About ManxBMD

ManxBMD is an electronic version of the handwritten books held at the Civil Registry in Douglas. ManxBMD is a separate entity and is not connected to the Civil Registry in any way. 

ManxBMD came into existence in 2008 and since that time, the indices have been transcribed from the start of civil registration up to 2015.  For the marriages, where possible, the original certificate has been viewed and the bride added to the index.   A significant number of years indexed only the groom.

This means the marriages index the most complete available.

ManxBMD is owned and operated by one person – Denise Killen.  It has previously been free to access, but the cost of hosting, database licensing, legal matters and developer time means that the costs can no longer be absorbed.

A single person subscription is just £4.99 per month on a rolling monthly basis.  Come and go as often as you need to.

There is a FAQ at the bottom of this page which should answer any queries, but if not, please use the Contact page to send a message.  A reply will be sent as soon as possible.

About Manx Civil Registration

The Isle of Man is a self-governing crown dependency and not a part of the United Kingdom.  Civil registrations on the Isle of Man are therefore separate to England and Wales.

In 1849 it became legal to perform marriages outwith the Established Church.  Registry Offices were established in Ramsey, Castletown, Douglas and Peel.   Responsbility for registration of marriages transferred from the church to civil registry in 1884 and in 1885, separate registers for each non-conforming (dissenter) premises was created.  Existing records of baptisms and marriages were also transferred to the Registrar General and retroactively recognised.

Compulsory civil registration of births and deaths started in 1878, much later than England and Wales.  Although there will be earlier entries in the index from voluntary registrations.

There are four registration districts for Isle of Man:

  • Ramsey (Northern district) also covering Maughold, Lezayre, Andreas, Jurby, Bride & Ballaugh
  • Peel (Western district) also covering German, Patrick & Michael
  • Douglas (Eastern district) also covering Onchan, Braddan, Laxey & Lonan
  • Castletown (Southern district) also covering Santan, Malew, Arbory & Rushen

Frequently Asked Questions

Please read through these common questions before sending a message – you may find the answer here.

Are these the actual registers?
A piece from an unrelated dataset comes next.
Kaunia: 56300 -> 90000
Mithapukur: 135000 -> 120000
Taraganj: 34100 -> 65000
No. This is just an index to the registers. It contains the year, name, and entry number to the actual record.

Can I order a certificate from you? Sorry but no. You’ll need to contact the Civil Registry to order any certificates that you want. Their address is The Douglas Civil Registry Office, Deemsters Walk, Douglas, Isle of Man, IM1 3AR Telephone: 01624 687039.
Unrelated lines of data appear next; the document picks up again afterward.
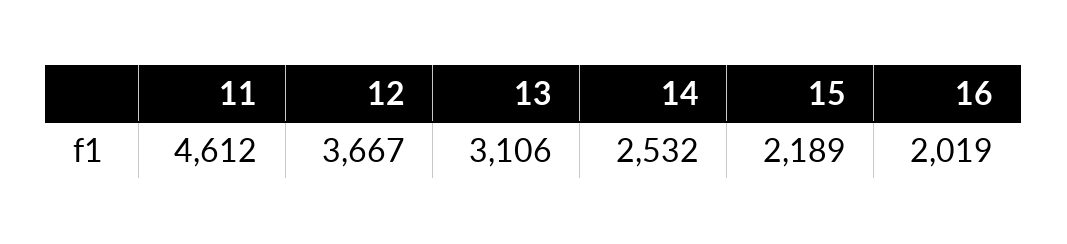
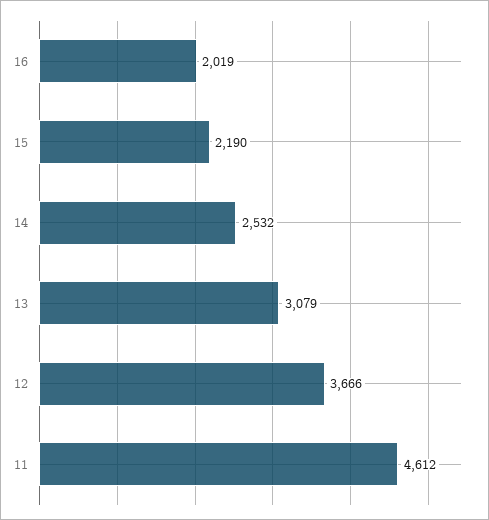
12: 3667 -> 3666
13: 3106 -> 3079
15: 2189 -> 2190

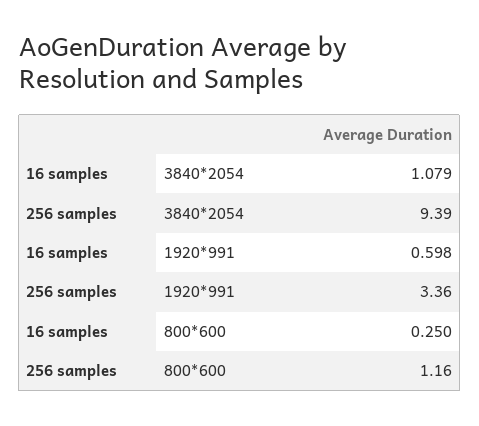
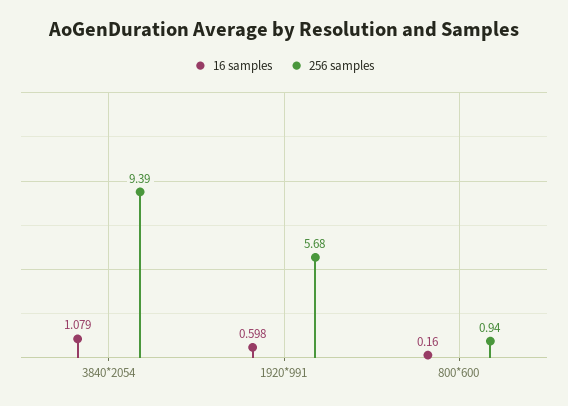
256 samples, 1920*991: 3.36 -> 5.68
16 samples, 800*600: 0.25 -> 0.16
256 samples, 800*600: 1.16 -> 0.94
I know the person I’m looking for was born in a certain year, but I can’t find them. If the month of the event is in November or December, try having a look at the following year. Births and deaths need to be registered within six weeks now, but in the early days of civil registration it could be quite a few weeks, or even months before the event is registered.
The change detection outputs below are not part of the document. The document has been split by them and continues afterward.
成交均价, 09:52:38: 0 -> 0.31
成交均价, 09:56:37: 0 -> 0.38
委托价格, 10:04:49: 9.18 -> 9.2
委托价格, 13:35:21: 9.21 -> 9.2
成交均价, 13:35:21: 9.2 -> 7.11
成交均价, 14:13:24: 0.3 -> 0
The event I’m looking for took place before civil registration – how can I find it? Manx National Heritage’s iMuseum provides an index to baptisms, marriages and burials from the Parish Registers.  The Isle of Man Family History Society also has some transcribed indexes.

It has “AKA” and another name in the notes field, what does this mean?  “AKA” means “also known as”. Some people may have had another first name or surname that they were commonly known by. The index will say, for example, John Smith aka Brown, so John Smith was also known as John Brown. There will also be an entry for John Brown aka Smith.

I think I’ve found the groom, but I can’t find the bride, why?  For a large number of marriages, only the groom was listed.  Where possible, brides have been found and matched, but there is no guarantee the index is complete. 

What is the Dissenters marriage index?  Those who were married in a Registry Office, catholic church, or other place of worship are known as dissenters. This will be every marriage that doesn’t take place in the established church (Church of England).

I need to know the father/mother’s name for a birth. You’ll need to order a certificate. The index doesn’t include this information.

I can’t find the person I’m looking for. Try reducing or increasing the number of search parameters. For example, Corlett is one of the most popular surnames on the Island. If you’re looking for John Corlett, there might be quite a few results – try adding in a placename or year. If after all attempts the result still eludes you, are you certain the event took place on the Island? Finally, there is always the possibility that the person was missed from the index.

What does “not cross checked” mean? All the entries in the database are double-keyed – two people transcribe each record – this is to ensure that the records are as accurate as possible. Because there are so many records you may find some with a note saying “not cross checked”. This means that only one person has transcribed this record and it hasn’t been cross checked yet.